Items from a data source
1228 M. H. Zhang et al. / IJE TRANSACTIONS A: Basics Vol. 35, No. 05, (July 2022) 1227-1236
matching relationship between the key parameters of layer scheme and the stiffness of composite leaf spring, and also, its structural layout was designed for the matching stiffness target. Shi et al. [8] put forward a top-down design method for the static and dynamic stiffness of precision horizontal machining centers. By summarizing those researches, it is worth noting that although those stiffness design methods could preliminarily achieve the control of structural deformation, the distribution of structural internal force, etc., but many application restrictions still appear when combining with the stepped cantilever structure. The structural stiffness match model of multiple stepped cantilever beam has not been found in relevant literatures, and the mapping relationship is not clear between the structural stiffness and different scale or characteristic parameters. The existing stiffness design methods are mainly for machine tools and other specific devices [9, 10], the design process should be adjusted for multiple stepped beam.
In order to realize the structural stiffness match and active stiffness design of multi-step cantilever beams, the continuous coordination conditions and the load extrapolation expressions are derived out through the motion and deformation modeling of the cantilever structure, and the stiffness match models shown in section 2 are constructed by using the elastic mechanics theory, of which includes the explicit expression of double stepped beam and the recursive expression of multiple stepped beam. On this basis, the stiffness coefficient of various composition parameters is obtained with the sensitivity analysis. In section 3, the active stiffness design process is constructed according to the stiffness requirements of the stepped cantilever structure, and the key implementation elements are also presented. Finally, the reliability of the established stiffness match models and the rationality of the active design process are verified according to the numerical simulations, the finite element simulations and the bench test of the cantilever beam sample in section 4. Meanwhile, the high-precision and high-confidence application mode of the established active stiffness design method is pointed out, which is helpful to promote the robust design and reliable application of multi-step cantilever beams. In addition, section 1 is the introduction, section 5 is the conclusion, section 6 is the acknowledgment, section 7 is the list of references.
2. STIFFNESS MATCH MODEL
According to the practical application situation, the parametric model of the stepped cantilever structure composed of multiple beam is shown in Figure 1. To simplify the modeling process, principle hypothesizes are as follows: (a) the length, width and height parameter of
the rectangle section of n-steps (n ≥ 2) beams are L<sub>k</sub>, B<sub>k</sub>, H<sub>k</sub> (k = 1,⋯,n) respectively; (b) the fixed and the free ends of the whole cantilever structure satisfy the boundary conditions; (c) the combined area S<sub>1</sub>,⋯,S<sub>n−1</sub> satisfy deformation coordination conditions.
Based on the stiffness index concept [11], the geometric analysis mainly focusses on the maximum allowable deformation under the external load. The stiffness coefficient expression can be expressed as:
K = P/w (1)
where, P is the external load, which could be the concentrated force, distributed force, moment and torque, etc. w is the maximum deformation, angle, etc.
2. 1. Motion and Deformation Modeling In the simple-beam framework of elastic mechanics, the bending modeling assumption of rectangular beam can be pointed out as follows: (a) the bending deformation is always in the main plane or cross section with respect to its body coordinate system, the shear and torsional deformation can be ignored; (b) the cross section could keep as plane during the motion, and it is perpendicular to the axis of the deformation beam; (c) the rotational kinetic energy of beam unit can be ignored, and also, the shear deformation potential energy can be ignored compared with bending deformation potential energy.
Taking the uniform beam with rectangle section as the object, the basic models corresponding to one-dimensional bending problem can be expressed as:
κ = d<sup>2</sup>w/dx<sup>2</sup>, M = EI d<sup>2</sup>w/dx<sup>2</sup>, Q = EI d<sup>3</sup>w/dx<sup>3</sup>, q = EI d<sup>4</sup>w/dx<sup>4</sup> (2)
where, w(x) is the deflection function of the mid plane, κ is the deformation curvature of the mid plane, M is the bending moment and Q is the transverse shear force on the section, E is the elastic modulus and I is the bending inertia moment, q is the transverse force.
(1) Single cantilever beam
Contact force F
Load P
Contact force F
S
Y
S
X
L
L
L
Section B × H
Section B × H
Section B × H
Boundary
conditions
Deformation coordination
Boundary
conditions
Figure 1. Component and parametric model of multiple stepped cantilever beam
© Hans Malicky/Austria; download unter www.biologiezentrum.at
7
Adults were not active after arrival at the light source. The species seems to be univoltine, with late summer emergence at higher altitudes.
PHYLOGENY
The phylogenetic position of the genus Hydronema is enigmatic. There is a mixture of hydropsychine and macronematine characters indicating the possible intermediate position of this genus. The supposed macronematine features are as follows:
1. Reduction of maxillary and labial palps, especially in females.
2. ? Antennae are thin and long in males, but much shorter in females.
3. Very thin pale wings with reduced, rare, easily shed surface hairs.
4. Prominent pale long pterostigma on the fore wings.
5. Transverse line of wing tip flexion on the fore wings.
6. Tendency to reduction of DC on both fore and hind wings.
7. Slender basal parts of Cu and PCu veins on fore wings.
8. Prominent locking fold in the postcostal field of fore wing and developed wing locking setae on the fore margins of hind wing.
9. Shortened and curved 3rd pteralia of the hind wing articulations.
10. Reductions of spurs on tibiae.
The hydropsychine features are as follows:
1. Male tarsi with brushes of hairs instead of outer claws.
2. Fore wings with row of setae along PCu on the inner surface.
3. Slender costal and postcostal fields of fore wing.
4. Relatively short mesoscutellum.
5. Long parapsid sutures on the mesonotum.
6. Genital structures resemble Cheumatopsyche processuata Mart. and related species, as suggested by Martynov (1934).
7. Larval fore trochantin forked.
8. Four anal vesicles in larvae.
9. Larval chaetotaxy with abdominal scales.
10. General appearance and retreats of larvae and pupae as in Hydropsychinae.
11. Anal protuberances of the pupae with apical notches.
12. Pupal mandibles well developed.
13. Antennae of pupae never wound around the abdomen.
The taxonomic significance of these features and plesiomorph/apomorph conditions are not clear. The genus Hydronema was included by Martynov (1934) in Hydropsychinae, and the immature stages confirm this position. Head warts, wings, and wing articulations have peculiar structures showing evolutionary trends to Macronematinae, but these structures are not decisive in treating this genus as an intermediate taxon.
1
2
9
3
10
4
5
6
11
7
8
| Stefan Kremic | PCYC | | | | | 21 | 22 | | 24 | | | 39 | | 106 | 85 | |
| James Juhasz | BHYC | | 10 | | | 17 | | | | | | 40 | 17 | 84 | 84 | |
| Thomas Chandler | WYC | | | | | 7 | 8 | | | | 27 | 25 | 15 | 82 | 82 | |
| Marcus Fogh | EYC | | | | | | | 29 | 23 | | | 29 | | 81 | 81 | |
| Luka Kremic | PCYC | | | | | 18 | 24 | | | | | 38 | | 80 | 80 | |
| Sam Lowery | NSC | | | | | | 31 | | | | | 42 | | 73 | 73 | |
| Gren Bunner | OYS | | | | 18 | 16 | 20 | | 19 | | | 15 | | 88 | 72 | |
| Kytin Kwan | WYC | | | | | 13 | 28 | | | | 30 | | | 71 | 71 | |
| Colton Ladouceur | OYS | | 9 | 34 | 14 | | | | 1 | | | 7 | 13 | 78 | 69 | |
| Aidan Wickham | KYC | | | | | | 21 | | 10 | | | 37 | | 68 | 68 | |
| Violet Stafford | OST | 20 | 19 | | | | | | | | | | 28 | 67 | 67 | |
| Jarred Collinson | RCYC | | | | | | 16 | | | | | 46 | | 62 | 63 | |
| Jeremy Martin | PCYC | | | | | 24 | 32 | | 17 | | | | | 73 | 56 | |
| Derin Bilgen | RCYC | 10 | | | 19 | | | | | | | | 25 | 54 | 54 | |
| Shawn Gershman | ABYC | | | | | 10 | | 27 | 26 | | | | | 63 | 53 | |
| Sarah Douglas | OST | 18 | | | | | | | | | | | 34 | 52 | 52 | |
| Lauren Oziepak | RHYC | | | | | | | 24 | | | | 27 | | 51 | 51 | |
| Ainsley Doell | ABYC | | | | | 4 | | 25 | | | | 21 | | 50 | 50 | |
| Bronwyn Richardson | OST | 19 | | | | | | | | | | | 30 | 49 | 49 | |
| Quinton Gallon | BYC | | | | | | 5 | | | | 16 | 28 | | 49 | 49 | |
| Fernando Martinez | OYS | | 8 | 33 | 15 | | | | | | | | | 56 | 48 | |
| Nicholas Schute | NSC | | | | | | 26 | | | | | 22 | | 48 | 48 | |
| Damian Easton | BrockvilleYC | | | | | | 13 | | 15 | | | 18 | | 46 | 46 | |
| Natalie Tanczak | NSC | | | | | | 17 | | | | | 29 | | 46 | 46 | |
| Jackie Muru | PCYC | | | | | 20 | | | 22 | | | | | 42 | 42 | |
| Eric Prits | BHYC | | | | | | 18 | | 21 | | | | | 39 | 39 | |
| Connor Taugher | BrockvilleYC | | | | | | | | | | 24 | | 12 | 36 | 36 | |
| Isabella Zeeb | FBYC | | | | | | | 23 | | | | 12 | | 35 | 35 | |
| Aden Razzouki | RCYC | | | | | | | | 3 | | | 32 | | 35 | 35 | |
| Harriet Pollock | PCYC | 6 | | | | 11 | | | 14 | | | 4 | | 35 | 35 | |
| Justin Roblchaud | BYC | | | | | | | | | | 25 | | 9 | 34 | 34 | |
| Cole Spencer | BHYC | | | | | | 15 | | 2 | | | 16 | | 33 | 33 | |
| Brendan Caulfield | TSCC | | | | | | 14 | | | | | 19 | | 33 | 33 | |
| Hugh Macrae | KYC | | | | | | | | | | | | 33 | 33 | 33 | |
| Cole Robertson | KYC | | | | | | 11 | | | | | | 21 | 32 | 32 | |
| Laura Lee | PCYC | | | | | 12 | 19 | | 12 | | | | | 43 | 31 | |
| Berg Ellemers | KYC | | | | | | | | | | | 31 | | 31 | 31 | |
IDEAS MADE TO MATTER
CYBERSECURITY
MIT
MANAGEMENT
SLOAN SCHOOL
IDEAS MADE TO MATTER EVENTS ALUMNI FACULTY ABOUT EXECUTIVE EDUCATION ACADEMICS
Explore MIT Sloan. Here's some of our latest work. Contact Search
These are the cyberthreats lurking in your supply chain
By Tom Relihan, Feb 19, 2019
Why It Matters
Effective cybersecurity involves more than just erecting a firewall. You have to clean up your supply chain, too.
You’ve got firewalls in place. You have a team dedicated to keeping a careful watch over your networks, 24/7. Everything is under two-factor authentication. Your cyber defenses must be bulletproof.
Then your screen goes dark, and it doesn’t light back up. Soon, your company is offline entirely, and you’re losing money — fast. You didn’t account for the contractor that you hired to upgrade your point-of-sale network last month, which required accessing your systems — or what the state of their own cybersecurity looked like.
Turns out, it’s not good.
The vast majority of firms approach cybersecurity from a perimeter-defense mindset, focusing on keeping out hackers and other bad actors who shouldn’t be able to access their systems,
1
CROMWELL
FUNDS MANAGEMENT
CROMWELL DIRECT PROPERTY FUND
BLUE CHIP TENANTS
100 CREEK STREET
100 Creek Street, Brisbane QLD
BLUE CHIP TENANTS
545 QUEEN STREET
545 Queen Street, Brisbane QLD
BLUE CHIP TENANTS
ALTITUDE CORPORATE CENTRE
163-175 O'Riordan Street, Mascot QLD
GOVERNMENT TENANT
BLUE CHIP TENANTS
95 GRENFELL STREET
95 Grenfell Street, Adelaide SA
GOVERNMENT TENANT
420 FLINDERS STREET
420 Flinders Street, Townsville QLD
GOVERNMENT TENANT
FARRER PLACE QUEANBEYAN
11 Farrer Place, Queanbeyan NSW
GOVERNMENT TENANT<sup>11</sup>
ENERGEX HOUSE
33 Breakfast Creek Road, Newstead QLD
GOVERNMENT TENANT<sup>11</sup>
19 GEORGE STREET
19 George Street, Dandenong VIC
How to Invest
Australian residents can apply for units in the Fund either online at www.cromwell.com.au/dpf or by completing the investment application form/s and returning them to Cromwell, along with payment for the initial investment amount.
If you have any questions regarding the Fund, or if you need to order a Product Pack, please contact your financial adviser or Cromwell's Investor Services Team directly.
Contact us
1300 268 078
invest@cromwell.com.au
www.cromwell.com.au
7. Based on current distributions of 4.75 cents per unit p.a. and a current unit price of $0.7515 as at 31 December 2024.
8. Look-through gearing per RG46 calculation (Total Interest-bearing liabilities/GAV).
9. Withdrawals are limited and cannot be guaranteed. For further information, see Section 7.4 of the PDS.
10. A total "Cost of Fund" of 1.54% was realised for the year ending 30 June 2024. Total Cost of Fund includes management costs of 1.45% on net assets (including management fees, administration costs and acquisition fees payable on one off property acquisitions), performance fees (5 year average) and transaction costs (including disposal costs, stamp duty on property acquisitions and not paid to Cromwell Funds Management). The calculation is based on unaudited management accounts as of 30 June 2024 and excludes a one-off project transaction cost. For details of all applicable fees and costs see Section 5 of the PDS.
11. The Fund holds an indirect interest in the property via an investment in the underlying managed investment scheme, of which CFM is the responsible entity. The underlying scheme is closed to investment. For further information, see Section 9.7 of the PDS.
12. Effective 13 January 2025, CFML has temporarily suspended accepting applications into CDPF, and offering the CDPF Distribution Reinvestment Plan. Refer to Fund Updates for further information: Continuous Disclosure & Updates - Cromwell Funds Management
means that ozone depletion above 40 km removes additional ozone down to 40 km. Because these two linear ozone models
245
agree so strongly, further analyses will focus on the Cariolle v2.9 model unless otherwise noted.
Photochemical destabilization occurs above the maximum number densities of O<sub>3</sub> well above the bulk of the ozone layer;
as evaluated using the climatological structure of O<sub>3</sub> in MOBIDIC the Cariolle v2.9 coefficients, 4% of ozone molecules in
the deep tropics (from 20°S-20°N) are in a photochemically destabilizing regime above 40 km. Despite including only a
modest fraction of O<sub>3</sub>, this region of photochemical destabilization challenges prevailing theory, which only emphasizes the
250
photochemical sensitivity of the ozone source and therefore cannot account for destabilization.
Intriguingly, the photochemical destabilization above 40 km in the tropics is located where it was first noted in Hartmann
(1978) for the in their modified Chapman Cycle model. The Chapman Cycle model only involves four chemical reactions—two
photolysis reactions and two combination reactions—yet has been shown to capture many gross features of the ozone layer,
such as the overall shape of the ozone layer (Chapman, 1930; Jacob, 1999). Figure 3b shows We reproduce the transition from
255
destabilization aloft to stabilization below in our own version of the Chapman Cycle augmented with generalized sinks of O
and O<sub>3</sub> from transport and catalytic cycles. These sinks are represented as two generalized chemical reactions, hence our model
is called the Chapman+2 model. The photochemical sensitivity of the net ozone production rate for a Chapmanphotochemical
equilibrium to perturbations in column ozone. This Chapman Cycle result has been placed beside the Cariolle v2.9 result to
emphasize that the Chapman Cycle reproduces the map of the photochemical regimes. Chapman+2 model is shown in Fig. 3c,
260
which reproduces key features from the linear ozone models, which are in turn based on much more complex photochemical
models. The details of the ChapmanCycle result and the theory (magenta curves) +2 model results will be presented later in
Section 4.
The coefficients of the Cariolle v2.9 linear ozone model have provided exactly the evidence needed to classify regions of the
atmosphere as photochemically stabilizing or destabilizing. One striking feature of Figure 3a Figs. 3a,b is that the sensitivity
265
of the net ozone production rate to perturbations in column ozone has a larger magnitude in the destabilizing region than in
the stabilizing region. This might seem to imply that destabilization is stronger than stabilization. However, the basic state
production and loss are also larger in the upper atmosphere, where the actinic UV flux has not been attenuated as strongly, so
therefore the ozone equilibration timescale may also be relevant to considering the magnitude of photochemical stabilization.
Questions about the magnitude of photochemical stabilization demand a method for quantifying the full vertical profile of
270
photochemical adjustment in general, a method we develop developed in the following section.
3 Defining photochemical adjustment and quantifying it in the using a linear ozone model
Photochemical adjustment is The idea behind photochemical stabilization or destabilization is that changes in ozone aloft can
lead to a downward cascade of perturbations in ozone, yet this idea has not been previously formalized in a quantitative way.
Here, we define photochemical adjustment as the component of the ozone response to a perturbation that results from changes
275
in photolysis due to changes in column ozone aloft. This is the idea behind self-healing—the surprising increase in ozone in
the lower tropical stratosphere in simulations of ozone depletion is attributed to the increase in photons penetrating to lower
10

INSTRUCTIONS FOR THE TASK
Every line from the line containing "4. Prominent pale" through the line containing "13. Antennae of" in the records above must be retyped exactly. Leave out the rest.

ANSWER TO THIS TASK
4. Prominent pale long pterostigma on the fore wings.
5. Transverse line of wing tip flexion on the fore wings.
6. Tendency to reduction of DC on both fore and hind wings.
7. Slender basal parts of Cu and PCu veins on fore wings.
8. Prominent locking fold in the postcostal field of fore wing and developed wing locking setae on the fore margins of hind wing.
9. Shortened and curved 3rd pteralia of the hind wing articulations.
10. Reductions of spurs on tibiae.
The hydropsychine features are as follows:
1. Male tarsi with brushes of hairs instead of outer claws.
2. Fore wings with row of setae along PCu on the inner surface.
3. Slender costal and postcostal fields of fore wing.
4. Relatively short mesoscutellum.
5. Long parapsid sutures on the mesonotum.
6. Genital structures resemble Cheumatopsyche processuata Mart. and related species, as suggested by Martynov (1934).
7. Larval fore trochantin forked.
8. Four anal vesicles in larvae.
9. Larval chaetotaxy with abdominal scales.
10. General appearance and retreats of larvae and pupae as in Hydropsychinae.
11. Anal protuberances of the pupae with apical notches.
12. Pupal mandibles well developed.
13. Antennae of pupae never wound around the abdomen.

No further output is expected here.